Getting started with statistical models in demand planning

By Erik de Vos

In our previous blog on the value of statistical forecasting, you’ve discovered that introducing statistical models in your demand planning setup will help you kickstart your forecast automation journey. In this blog, let’s take a closer look at what it means to incorporate statistical models in demand planning. First, it is good to emphasize that statistical forecast models alone are rarely enough. If you look at the entire portfolio of the company, there will be parts that will already benefit from statistical forecasting alone, while there will also be parts that require enrichment of the forecast to cover all demand dynamics.   

The typical setup with statistical forecasting is the forecasting approach that combines statistical forecast models with human enrichment. This requires a certain setup in terms of process, people, data, and tools. Let’s focus here on what the core forecasting setup would look like.  


statistical models in demand planning


In a setup with statistical models in demand planning, the starting point will always be historical sales quantities. Consecutively, several core activities will need to be part of the forecasting setup.   

  1. Ensure full sales data availability 
  2. Validate the categorization of the portfolio and the demand 
  3. Clean the sales history so only baseline related sales remains 
  4. Organize seasonality detection and application 
  5. Select the best-fit statistical model based on a back-tested performance measure 
  6. Organize for forecast enrichment 

The potential of using statistical forecasting in a demand planning process is mostly determined by the value it adds compared to the current way of working: where does best-in-class statistical forecasting already outperform the current process, or is it on par with a fraction of the effort? But to get the most out of statistical forecasting, it is best to first understand what drives demand in the business.   

Before you start with statistical models in demand planning, we encourage you to consider a few pre-analysis steps. These steps will help you understand how to set up your statistical design. Often this is related to what you already know about your portfolio, but seeing it quantified gives you the confirmation you need to move forward. We distinguish 4 pre-analysis activities in the creation of the statistical forecast. These 4 pre-analysis activities are outlined below.
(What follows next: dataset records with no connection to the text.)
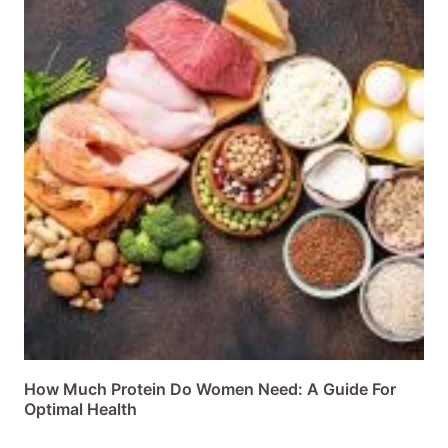
How Much Protein Do Women Need: A Guide For
Optimal Health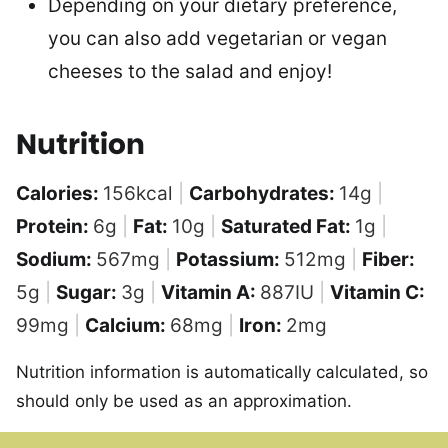
Depending on your dietary preference,
you can also add vegetarian or vegan
cheeses to the salad and enjoy!
Nutrition
Calories:
156
kcal
|
Carbohydrates:
14
g
|
Protein:
6
g
|
Fat:
10
g
|
Saturated Fat:
1
g
|
Sodium:
567
mg
|
Potassium:
512
mg
|
Fiber:
5
g
|
Sugar:
3
g
|
Vitamin A:
887
IU
|
Vitamin C:
99
mg
|
Calcium:
68
mg
|
Iron:
2
mg
Nutrition information is automatically calculated, so
should only be used as an approximation.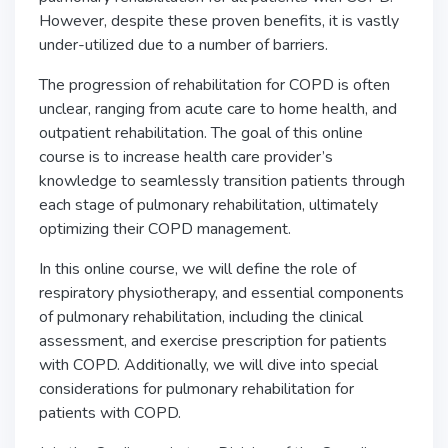
However, despite these proven benefits, it is vastly
under-utilized due to a number of barriers.
The progression of rehabilitation for COPD is often
unclear, ranging from acute care to home health, and
outpatient rehabilitation. The goal of this online
course is to increase health care provider’s
knowledge to seamlessly transition patients through
each stage of pulmonary rehabilitation, ultimately
optimizing their COPD management.
In this online course, we will define the role of
respiratory physiotherapy, and essential components
of pulmonary rehabilitation, including the clinical
assessment, and exercise prescription for patients
with COPD. Additionally, we will dive into special
considerations for pulmonary rehabilitation for
patients with COPD.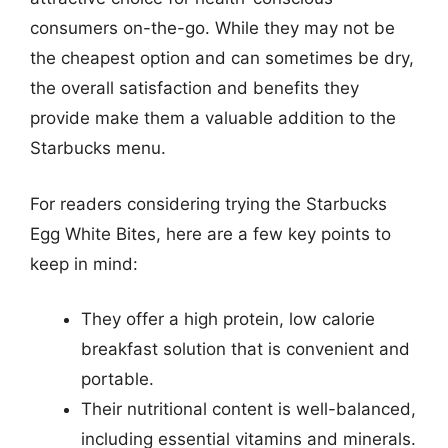
consumers on-the-go. While they may not be
the cheapest option and can sometimes be dry,
the overall satisfaction and benefits they
provide make them a valuable addition to the
Starbucks menu.
For readers considering trying the Starbucks
Egg White Bites, here are a few key points to
keep in mind:
They offer a high protein, low calorie
breakfast solution that is convenient and
portable.
Their nutritional content is well-balanced,
including essential vitamins and minerals.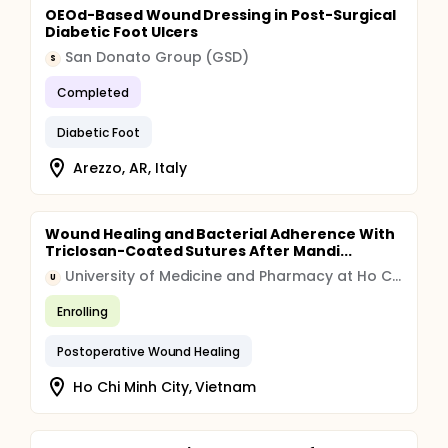
OEOd-Based Wound Dressing in Post-Surgical
Diabetic Foot Ulcers
San Donato Group (GSD)
S
Completed
Diabetic Foot
Arezzo, AR, Italy
Wound Healing and Bacterial Adherence With
Triclosan-Coated Sutures After Mandi...
University of Medicine and Pharmacy at Ho Chi Minh City
U
Enrolling
Postoperative Wound Healing
Ho Chi Minh City, Vietnam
1. Business characteristics 

Statistical forecasting requires structured master data. Usually this means developing a hierarchy setup both for the product and customer angles that matches the business for demand forecasting. Often ERP hierarchies are used at the start, and equally often it turns out that these hierarchies contain gaps to perform well in forecasting. This should not be surprising as ERP hierarchies are constructed to serve the key purposes of the ERP system and not necessarily demand planning.  

Before you start with statistical forecast models, execute a hierarchy screening and validate that you are combining the right products, that you have a consistent hierarchy built-up and that you know how to deal with complex products. By doing this, it will open the discovery on the hierarchy level on which you will probably install your statistical forecasting.  

Next to the product and customer aggregation level decision you need to take before setting up statistical forecasting, you also need to determine your forecast time bucket set-up. Whether you use calendar month, week, day or something else, at least get your definitions straight and align them to how your business works.


2. Categorization

We want to start with the element of categorizing your portfolio. In essence, categorization will not make you a better forecaster, but it should make you realize how diverse your portfolio is and what the implications are for forecasting.   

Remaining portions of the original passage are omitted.